We’ll need to make a policy before we can run this. I named mine dns-read-jobs:

namespace "default" {
  capabilities = ["read-job", "list-jobs", "read-job-scaling"]
}

namespace "lab" {
  capabilities = ["read-job", "list-jobs", "read-job-scaling"]
}

namespace "public" {
  capabilities = ["read-job", "list-jobs", "read-job-scaling"]
}

namespace "dns" {
  capabilities = ["list-jobs", "read-job", "read-job-scaling"]
  variables {
    # list access to variables in all paths, full access in nested/variables/*
    path "*" {
      capabilities = ["list"]
    }
    path "app/dns/*" {
      capabilities = ["write", "read", "destroy", "list"]
    }
  }
}

This policy has a couple different forms of read-only access to job data in the namespaces “default”, “lab”, and “public”. In the namespace “dns”, it can also list all variables, and read/write/modify/list variables in app/dns/.

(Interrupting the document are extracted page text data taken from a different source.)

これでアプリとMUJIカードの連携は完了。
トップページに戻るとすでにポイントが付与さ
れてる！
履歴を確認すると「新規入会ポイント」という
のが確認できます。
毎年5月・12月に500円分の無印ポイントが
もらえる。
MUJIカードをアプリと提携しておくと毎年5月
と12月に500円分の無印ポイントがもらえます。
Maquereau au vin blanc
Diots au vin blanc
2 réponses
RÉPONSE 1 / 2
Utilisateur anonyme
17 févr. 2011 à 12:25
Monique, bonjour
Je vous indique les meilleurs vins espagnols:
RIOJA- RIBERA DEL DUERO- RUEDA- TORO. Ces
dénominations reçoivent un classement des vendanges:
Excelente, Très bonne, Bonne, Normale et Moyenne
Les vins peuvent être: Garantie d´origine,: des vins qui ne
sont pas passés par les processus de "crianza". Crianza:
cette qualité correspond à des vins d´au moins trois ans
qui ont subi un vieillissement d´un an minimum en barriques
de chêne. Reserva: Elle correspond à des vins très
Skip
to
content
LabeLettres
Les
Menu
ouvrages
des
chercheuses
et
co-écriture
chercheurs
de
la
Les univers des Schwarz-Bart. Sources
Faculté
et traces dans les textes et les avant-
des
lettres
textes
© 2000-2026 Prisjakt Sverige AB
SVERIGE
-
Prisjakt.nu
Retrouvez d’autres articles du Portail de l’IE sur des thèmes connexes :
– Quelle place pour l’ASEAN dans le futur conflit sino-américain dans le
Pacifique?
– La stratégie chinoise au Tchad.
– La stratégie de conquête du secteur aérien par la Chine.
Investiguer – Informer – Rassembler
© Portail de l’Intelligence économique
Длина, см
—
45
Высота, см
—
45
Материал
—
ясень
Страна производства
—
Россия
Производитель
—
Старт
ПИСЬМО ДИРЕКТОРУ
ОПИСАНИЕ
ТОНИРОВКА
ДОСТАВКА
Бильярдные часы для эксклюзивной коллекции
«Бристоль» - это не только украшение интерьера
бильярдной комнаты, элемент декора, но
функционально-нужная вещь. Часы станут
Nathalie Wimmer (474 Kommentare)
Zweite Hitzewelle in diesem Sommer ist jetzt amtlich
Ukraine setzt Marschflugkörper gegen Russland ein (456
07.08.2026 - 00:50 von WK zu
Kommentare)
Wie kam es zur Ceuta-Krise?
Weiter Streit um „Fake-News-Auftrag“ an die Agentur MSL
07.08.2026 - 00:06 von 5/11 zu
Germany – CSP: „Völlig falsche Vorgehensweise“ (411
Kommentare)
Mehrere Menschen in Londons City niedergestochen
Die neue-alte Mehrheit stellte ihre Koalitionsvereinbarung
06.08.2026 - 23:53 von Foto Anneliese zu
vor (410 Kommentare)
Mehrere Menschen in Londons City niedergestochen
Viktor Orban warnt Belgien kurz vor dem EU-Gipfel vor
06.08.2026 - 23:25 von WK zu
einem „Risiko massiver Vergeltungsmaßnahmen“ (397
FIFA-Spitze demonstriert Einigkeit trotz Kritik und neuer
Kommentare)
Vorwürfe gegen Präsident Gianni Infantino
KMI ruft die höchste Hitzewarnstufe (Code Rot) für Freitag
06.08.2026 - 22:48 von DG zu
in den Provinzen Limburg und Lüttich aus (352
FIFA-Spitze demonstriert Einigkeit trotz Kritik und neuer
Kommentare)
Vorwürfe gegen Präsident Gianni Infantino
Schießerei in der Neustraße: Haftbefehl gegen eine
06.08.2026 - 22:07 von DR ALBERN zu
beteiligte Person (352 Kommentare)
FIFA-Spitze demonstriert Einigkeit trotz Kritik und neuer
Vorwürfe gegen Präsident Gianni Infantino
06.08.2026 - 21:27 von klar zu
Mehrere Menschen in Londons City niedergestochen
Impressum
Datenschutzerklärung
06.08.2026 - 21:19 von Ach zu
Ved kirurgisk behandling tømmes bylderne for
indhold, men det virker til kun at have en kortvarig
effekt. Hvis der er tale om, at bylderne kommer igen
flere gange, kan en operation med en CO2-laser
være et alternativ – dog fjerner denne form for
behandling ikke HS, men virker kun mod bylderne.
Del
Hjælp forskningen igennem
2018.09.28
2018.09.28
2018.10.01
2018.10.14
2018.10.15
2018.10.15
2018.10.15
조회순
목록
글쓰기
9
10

Fairly wide latitude to read job info without being able to read absolutely everything, and also some ability to store and manipulate data in variables.

Unfortunately, we can’t do everything we need to do with this policy from the UI, as far as I know. So we’ll have to save this policy to a file and check the docs for examples on how to apply the policy to namespaces & jobs automatically.

Running the Job

The second version of the DNS Job file should run now, and be able to read Job data in the namespaces listed in the policy. Even better, it should now have a Virtual IP (“VIP”) that can answer DNS queries for jobs that are running in Nomad.

End

Nomad has a lot of capabilities, so even though this post is only a quick overview of what you can do with it, already you should be getting a feel for how it works, and what’s involved with running workloads on it.

Nomad does need an ingress solution (like traefik), so I need to get that up and running soon. With DNS + ingress, Nomad should be functional for a homelab of webapps, but CSI-powered storage would be helpful, as would a SQL server.